# CsTimer setup



## QuestionableCuber (Jun 2, 2019)

I’m trying to decide wether or not I should use the “inspect” and “solve” or just normal update In time. I do like the inspect and solve for the motivation but the normal update (2.53) is cool. What to do?


----------



## GenTheThief (Jun 2, 2019)

You're not exactly making any sense. Usually, inspecting in under 15 seconds isn't a problem, so people don't usually need to practice it.
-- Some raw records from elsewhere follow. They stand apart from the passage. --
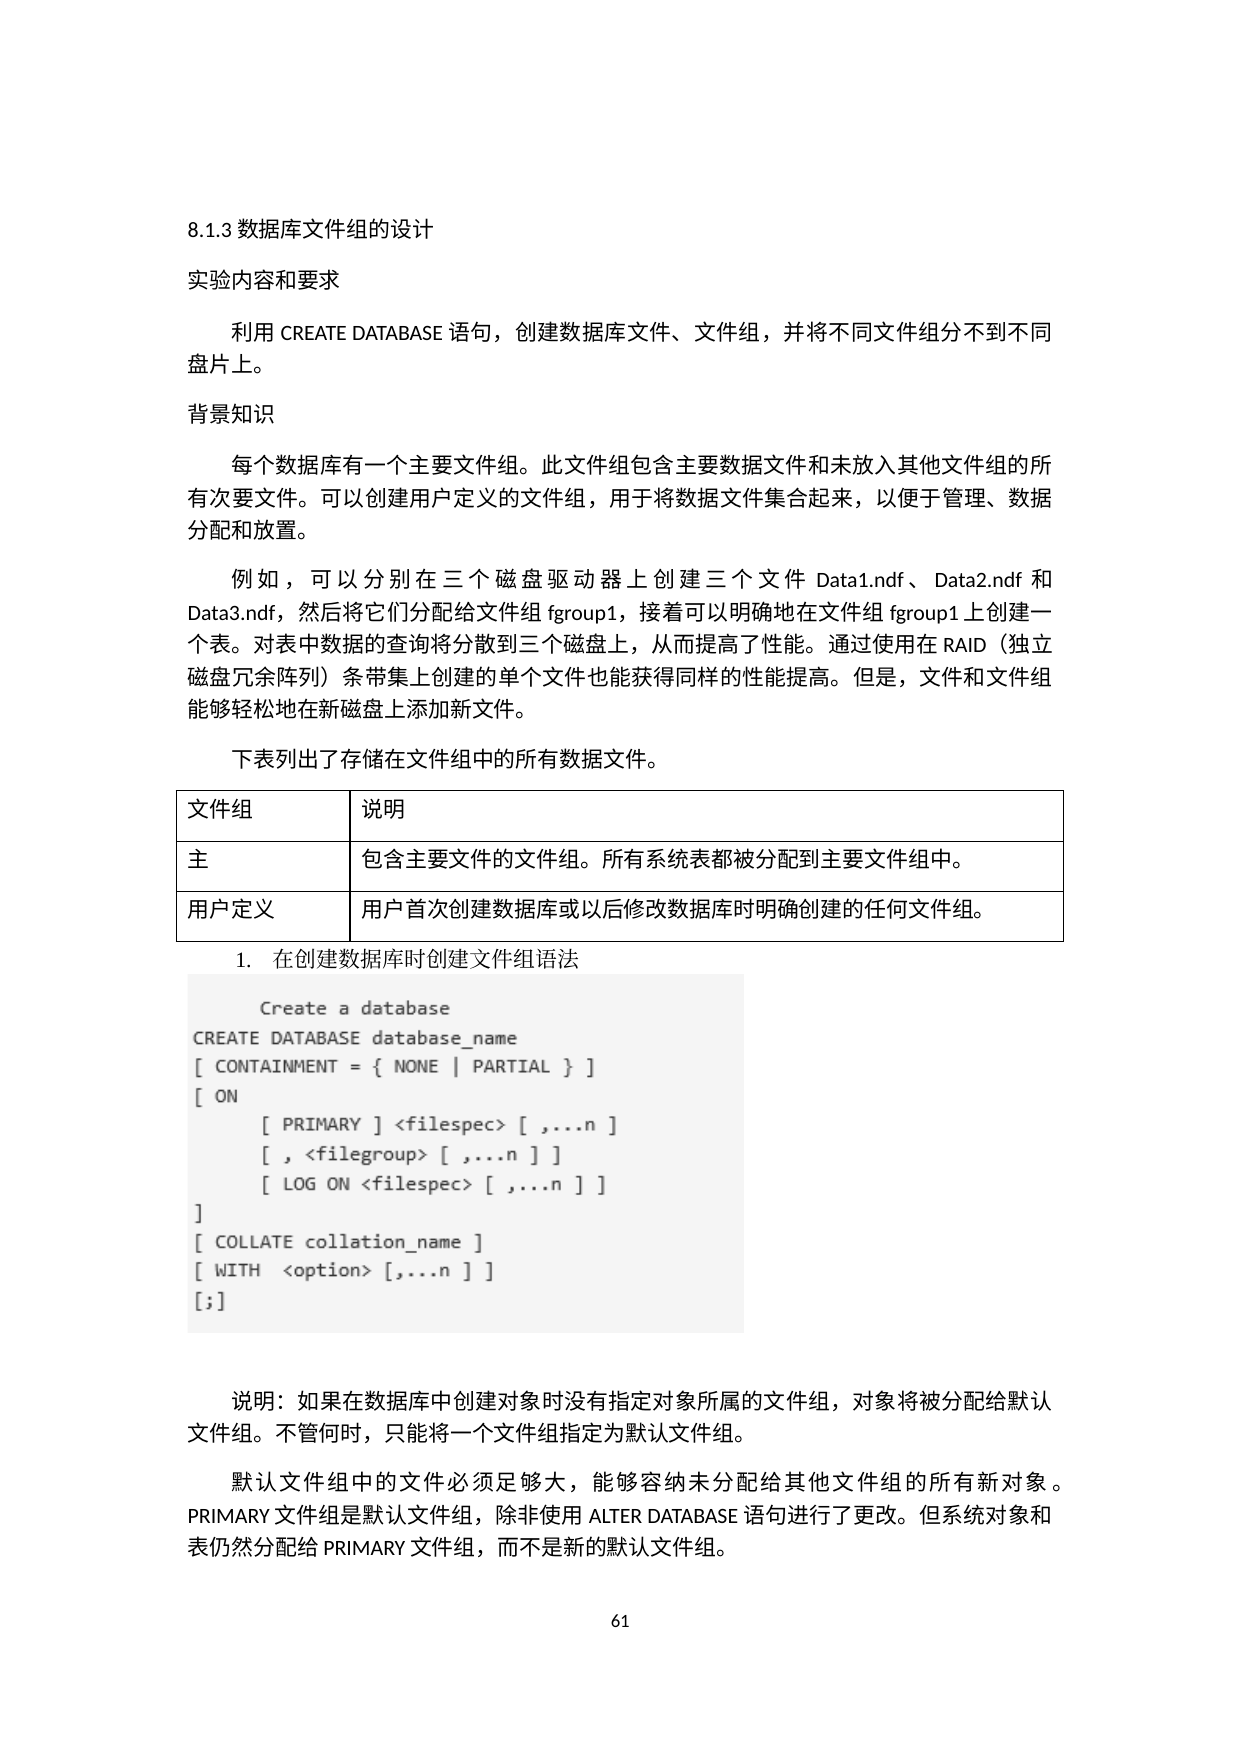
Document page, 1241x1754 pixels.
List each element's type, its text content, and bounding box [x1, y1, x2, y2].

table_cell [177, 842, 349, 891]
picture [187, 974, 744, 1333]
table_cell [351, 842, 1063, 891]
text 利用CREATE DATABASE语句，创建数据库文件、文件组，并将不同文件组分不到不同盘片上。 [187, 314, 1053, 379]
text 下表列出了存储在文件组中的所有数据文件。 [187, 741, 1053, 774]
text 实验内容和要求 [187, 263, 1053, 295]
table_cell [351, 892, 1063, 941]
text 例如，可以分别在三个磁盘驱动器上创建三个文件Data1.ndf、Data2.ndf和Data3.ndf，然后将它们分配给文件组fgroup1，接着可以明确地在文件组fgroup1上创建一个表。对表中数据的查询将分散到三个磁盘上，从而提高了性能。通过使用在RAID（独立磁盘冗余阵列）条带集上创建的单个文件也能获得同样的性能提高。但是，文件和文件组能够轻松地在新磁盘上添加新文件。 [187, 562, 1053, 724]
table_header 文件组 [177, 791, 349, 841]
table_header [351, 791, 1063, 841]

Most people actually need to practice using more inspection (fully planing cross, working on xcrosses, and planning first pair).
I wouldn't recommend turning inspection on, Instead, try planning first pair.


----------



## QuestionableCuber (Jun 2, 2019)

By this I mean where the timer doesn’t show how many seconds of inspection or how much time until you stop the timer (well not inspection but the time) I believe you misunderstood me.


----------



## AbsoRuud (Jun 2, 2019)

QuestionableCuber said:


> By this I mean where the timer doesn’t show how many seconds of inspection or how much time until you stop the timer (well not inspection but the time) I believe you misunderstood me.



I believe this is what you're looking for.


----------



## QuestionableCuber (Jun 2, 2019)

That is what I meant. “None” or “update” thank you.


----------